Mestre-Sala e Porta-Bandeira
Em compensação, o casal de mestre-sala e porta-bandeira da Independente, Jefferson Antônio e Thais Paraguassu, foi um dos grandes destaques do desfile. Felizes com sua dança, o casal se soltou e bailou de forma animada e com grande sincronia, bem de acordo com o esperado dos representantes do quesito. Vieram representando indígenas junto de um conjunto de guardiões, todos com suas fantasias de nome “Os donos da terra”.
Harmonia
O canto da escola começou em alto nível, com destaque para a grande animação da segunda ala, que vieram vestidos da ave mitológica Fênix. Outro momento de grande destaque foram os apagões da bateria, onde ficou visível o canto vibrante e elevado de toda a comunidade. As crianças do terceiro carro também chamaram atenção por estarem com o samba na ponta da língua. O quesito pode ser um diferencial no dia da apuração.
Enredo
A Independente apresentou um enredo de leitura fácil. Os setores vieram representando desde o período da colonização até os tempos atuais, passando por todos os problemas que os brasileiros encaram desde a chegada dos europeus.
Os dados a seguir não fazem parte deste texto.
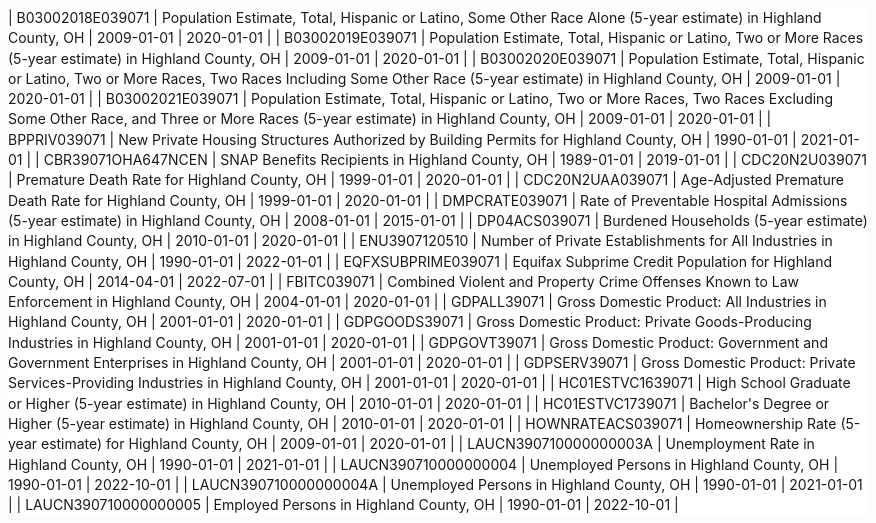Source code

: | B03002018E039071          | Population Estimate, Total, Hispanic or Latino, Some Other Race Alone (5-year estimate) in Highland County, OH                                                               | 2009-01-01          | 2020-01-01        |
| B03002019E039071          | Population Estimate, Total, Hispanic or Latino, Two or More Races (5-year estimate) in Highland County, OH                                                                   | 2009-01-01          | 2020-01-01        |
| B03002020E039071          | Population Estimate, Total, Hispanic or Latino, Two or More Races, Two Races Including Some Other Race (5-year estimate) in Highland County, OH                              | 2009-01-01          | 2020-01-01        |
| B03002021E039071          | Population Estimate, Total, Hispanic or Latino, Two or More Races, Two Races Excluding Some Other Race, and Three or More Races (5-year estimate) in Highland County, OH     | 2009-01-01          | 2020-01-01        |
| BPPRIV039071              | New Private Housing Structures Authorized by Building Permits for Highland County, OH                                                                                        | 1990-01-01          | 2021-01-01        |
| CBR39071OHA647NCEN        | SNAP Benefits Recipients in Highland County, OH                                                                                                                              | 1989-01-01          | 2019-01-01        |
| CDC20N2U039071            | Premature Death Rate for Highland County, OH                                                                                                                                 | 1999-01-01          | 2020-01-01        |
| CDC20N2UAA039071          | Age-Adjusted Premature Death Rate for Highland County, OH                                                                                                                    | 1999-01-01          | 2020-01-01        |
| DMPCRATE039071            | Rate of Preventable Hospital Admissions (5-year estimate) in Highland County, OH                                                                                             | 2008-01-01          | 2015-01-01        |
| DP04ACS039071             | Burdened Households (5-year estimate) in Highland County, OH                                                                                                                 | 2010-01-01          | 2020-01-01        |
| ENU3907120510             | Number of Private Establishments for All Industries in Highland County, OH                                                                                                   | 1990-01-01          | 2022-01-01        |
| EQFXSUBPRIME039071        | Equifax Subprime Credit Population for Highland County, OH                                                                                                                   | 2014-04-01          | 2022-07-01        |
| FBITC039071               | Combined Violent and Property Crime Offenses Known to Law Enforcement in Highland County, OH                                                                                 | 2004-01-01          | 2020-01-01        |
| GDPALL39071               | Gross Domestic Product: All Industries in Highland County, OH                                                                                                                | 2001-01-01          | 2020-01-01        |
| GDPGOODS39071             | Gross Domestic Product: Private Goods-Producing Industries in Highland County, OH                                                                                            | 2001-01-01          | 2020-01-01        |
| GDPGOVT39071              | Gross Domestic Product: Government and Government Enterprises in Highland County, OH                                                                                         | 2001-01-01          | 2020-01-01        |
| GDPSERV39071              | Gross Domestic Product: Private Services-Providing Industries in Highland County, OH                                                                                         | 2001-01-01          | 2020-01-01        |
| HC01ESTVC1639071          | High School Graduate or Higher (5-year estimate) in Highland County, OH                                                                                                      | 2010-01-01          | 2020-01-01        |
| HC01ESTVC1739071          | Bachelor's Degree or Higher (5-year estimate) in Highland County, OH                                                                                                         | 2010-01-01          | 2020-01-01        |
| HOWNRATEACS039071         | Homeownership Rate (5-year estimate) for Highland County, OH                                                                                                                 | 2009-01-01          | 2020-01-01        |
| LAUCN390710000000003A     | Unemployment Rate in Highland County, OH                                                                                                                                     | 1990-01-01          | 2021-01-01        |
| LAUCN390710000000004      | Unemployed Persons in Highland County, OH                                                                                                                                    | 1990-01-01          | 2022-10-01        |
| LAUCN390710000000004A     | Unemployed Persons in Highland County, OH                                                                                                                                    | 1990-01-01          | 2021-01-01        |
| LAUCN390710000000005      | Employed Persons in Highland County, OH                                                                                                                                      | 1990-01-01          | 2022-10-01        |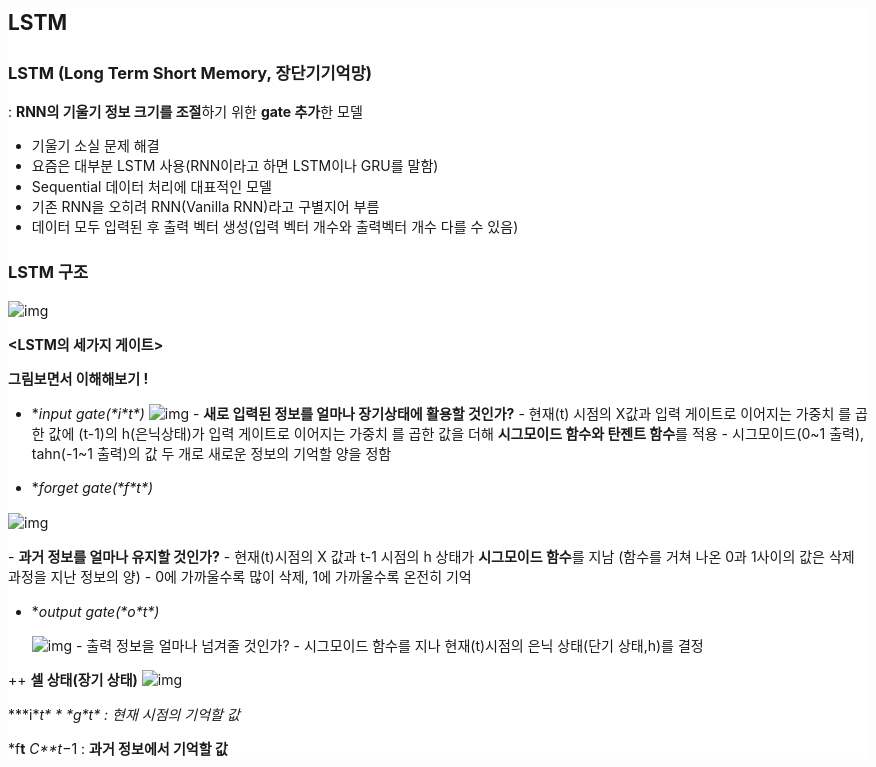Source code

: 

## LSTM

### **LSTM (Long Term Short Memory, 장단기기억망)**

: **RNN의 기울기 정보 크기를 조절**하기 위한 **gate 추가**한 모델

- 기울기 소실 문제 해결
- 요즘은 대부분 LSTM 사용(RNN이라고 하면 LSTM이나 GRU를 말함)
- Sequential 데이터 처리에 대표적인 모델
- 기존 RNN을 오히려 RNN(Vanilla RNN)라고 구별지어 부름
- 데이터 모두 입력된 후 출력 벡터 생성(입력 벡터 개수와 출력벡터 개수 다를 수 있음)

### **LSTM 구조**

![img](https://velog.velcdn.com/images%2Fqksekf%2Fpost%2F109afc8c-d6ef-4bd0-8c70-13ee3c3ce366%2Fimage.png)



**<LSTM의 세가지 게이트>**

**그림보면서 이해해보기 !**

- **input gate(\*i\**t\*)**
  ![img](https://velog.velcdn.com/images%2Fqksekf%2Fpost%2Fcd61ca13-f52a-4dd6-82dc-22a045d4d94f%2Fimage.png)
  \- **새로 입력된 정보를 얼마나 장기상태에 활용할 것인가?**
  \- 현재(t) 시점의 X값과 입력 게이트로 이어지는 가중치 를 곱한 값에 (t-1)의 h(은닉상태)가 입력 게이트로 이어지는 가중치 를 곱한 값을 더해 **시그모이드 함수와 탄젠트 함수**를 적용
  \- 시그모이드(0~1 출력), tahn(-1~1 출력)의 값 두 개로 새로운 정보의 기억할 양을 정함

  

- **forget gate(\*f\**t\*)**

![img](https://velog.velcdn.com/images%2Fqksekf%2Fpost%2F9d6af1f1-9ac8-4017-9cc6-ad836eb86558%2Fimage.png)

\- **과거 정보를 얼마나 유지할 것인가?**
\- 현재(t)시점의 X 값과 t-1 시점의 h 상태가 **시그모이드 함수**를 지남
(함수를 거쳐 나온 0과 1사이의 값은 삭제 과정을 지난 정보의 양)
\- 0에 가까울수록 많이 삭제, 1에 가까울수록 온전히 기억



- **output gate(\*o\**t\*)**

  ![img](https://velog.velcdn.com/images%2Fqksekf%2Fpost%2F9742b2d5-476d-419e-9bb8-0d203377fc94%2Fimage.png)
  \- 출력 정보을 얼마나 넘겨줄 것인가?
  \- 시그모이드 함수를 지나 현재(t)시점의 은닉 상태(단기 상태,h)를 결정

++ **셀 상태(장기 상태)**
![img](https://velog.velcdn.com/images%2Fqksekf%2Fpost%2Fbb65293f-8cbb-40d8-ae98-3546910afa23%2Fimage.png)

***i\**t\* \* \*g\**t\* : 현재 시점의 기억할 값**

*f**t** *C**t*−1 : **과거 정보에서 기억할 값**
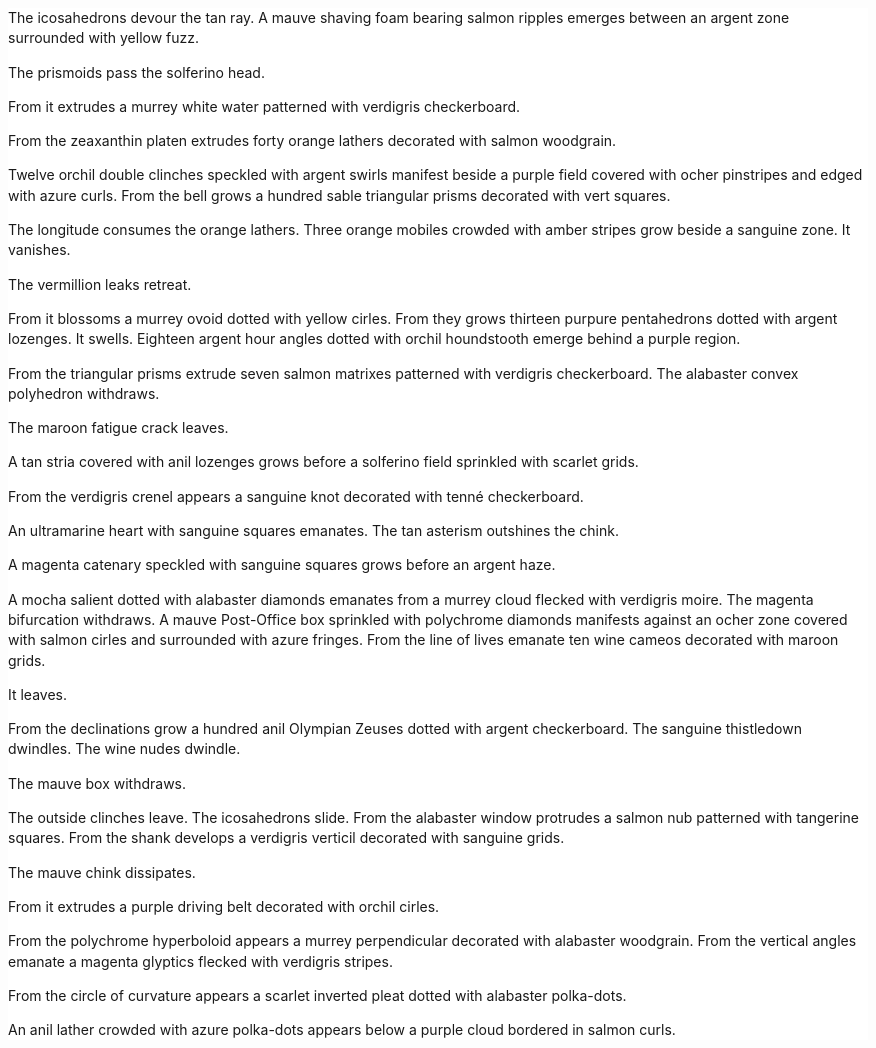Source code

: The icosahedrons devour the tan ray. A mauve shaving foam bearing salmon ripples emerges between an argent zone surrounded with yellow fuzz. 

The prismoids pass the solferino head. 

From it extrudes a murrey white water patterned with verdigris checkerboard. 

From the zeaxanthin platen extrudes forty orange lathers decorated with salmon woodgrain. 

Twelve orchil double clinches speckled with argent swirls manifest beside a purple field covered with ocher pinstripes and edged with azure curls. From the bell grows a hundred sable triangular prisms decorated with vert squares. 

The longitude consumes the orange lathers. Three orange mobiles crowded with amber stripes grow beside a sanguine zone. It vanishes. 

The vermillion leaks retreat. 

From it blossoms a murrey ovoid dotted with yellow cirles. From they grows thirteen purpure pentahedrons dotted with argent lozenges. It swells. Eighteen argent hour angles dotted with orchil houndstooth emerge behind a purple region. 

From the triangular prisms extrude seven salmon matrixes patterned with verdigris checkerboard. The alabaster convex polyhedron withdraws. 

The maroon fatigue crack leaves. 

A tan stria covered with anil lozenges grows before a solferino field sprinkled with scarlet grids. 

From the verdigris crenel appears a sanguine knot decorated with tenné checkerboard. 

An ultramarine heart with sanguine squares emanates. The tan asterism outshines the chink. 

A magenta catenary speckled with sanguine squares grows before an argent haze. 

A mocha salient dotted with alabaster diamonds emanates from a murrey cloud flecked with verdigris moire. The magenta bifurcation withdraws. A mauve Post-Office box sprinkled with polychrome diamonds manifests against an ocher zone covered with salmon cirles and surrounded with azure fringes. From the line of lives emanate ten wine cameos decorated with maroon grids. 

It leaves. 

From the declinations grow a hundred anil Olympian Zeuses dotted with argent checkerboard. The sanguine thistledown dwindles. The wine nudes dwindle. 

The mauve box withdraws. 

The outside clinches leave. The icosahedrons slide. From the alabaster window protrudes a salmon nub patterned with tangerine squares. From the shank develops a verdigris verticil decorated with sanguine grids. 

The mauve chink dissipates. 

From it extrudes a purple driving belt decorated with orchil cirles. 

From the polychrome hyperboloid appears a murrey perpendicular decorated with alabaster woodgrain. From the vertical angles emanate a magenta glyptics flecked with verdigris stripes. 

From the circle of curvature appears a scarlet inverted pleat dotted with alabaster polka-dots. 

An anil lather crowded with azure polka-dots appears below a purple cloud bordered in salmon curls.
Da invasão dos colonizadores à injustiça social, a apresentação e encerrando com uma mensagem de esperança por uma nação de fato independente, tal qual o nome da escola.
Evolução
A evolução da escola foi impecável. Todo o desfile transcorreu com grande tranquilidade e não foi observado nenhum momento de tensão. Muitas alas estavam animadas e brincaram ao som dos ritmistas da tricolor. Tecnicamente, nada a contestar do desempenho técnico da escola.
Samba-enredo
A animação dos componentes, porém, encontrou uma barreira na hora de se transmitir ao público presente no Anhembi. O samba da escola, burocrático e sem nenhum ponto de grande destaque, não empolgou e apenas chamou atenção nos momentos de apagões e bossas. Os refrões possuem versos pouco harmoniosos, o que prejudicou na hora da transmissão da mensagem, por mais que tenha sido bem interpretado por Rafael Pinah.
Fantasias
Em geral belas, as fantasias da Independente oscilaram entre momentos de fácil e difícil interpretação. As alas do terceiro setor conseguiram transmitir bem suas mensagens, porém no segundo, alas como a das baianas, que representaram a intolerância religiosa, foi difícil de compreender. Alguns adereços foram comprometidos, como as correntes de algumas fantasias da ala Correntes da Opressão.
Alegorias
Com um abre-alas grande e de acabamento impecável, o conjunto alegórico da Tricolor conseguiu transmitir com grande facilidade suas mensagens, iniciando com o tema “O monstro do terceiro mundo”. O segundo carro, “O circo da injustiça social”, veio com a frente na forma de um picadeiro com artistas coreografando, enquanto a parte de trás exibia uma grande favela bem caracterizada. Encerrou com o carro da Nação Independente, repleto de crianças muito bem inseridas dentro da comunidade como já citado anteriormente.
Outros destaques
A Independente Tricolor chamou atenção por conta do grande comprometimento de sua comunidade. Dentro da pista, a correspondência ficou explícita nas variadas bossas da bateria, e foi bonito de ver. As alas coreografadas, em especial a ala 15, “Manifestação: O despertar do povo”, fez uma apresentação fantástica e ajudou a dar uma animada na parte final do desfile da escola.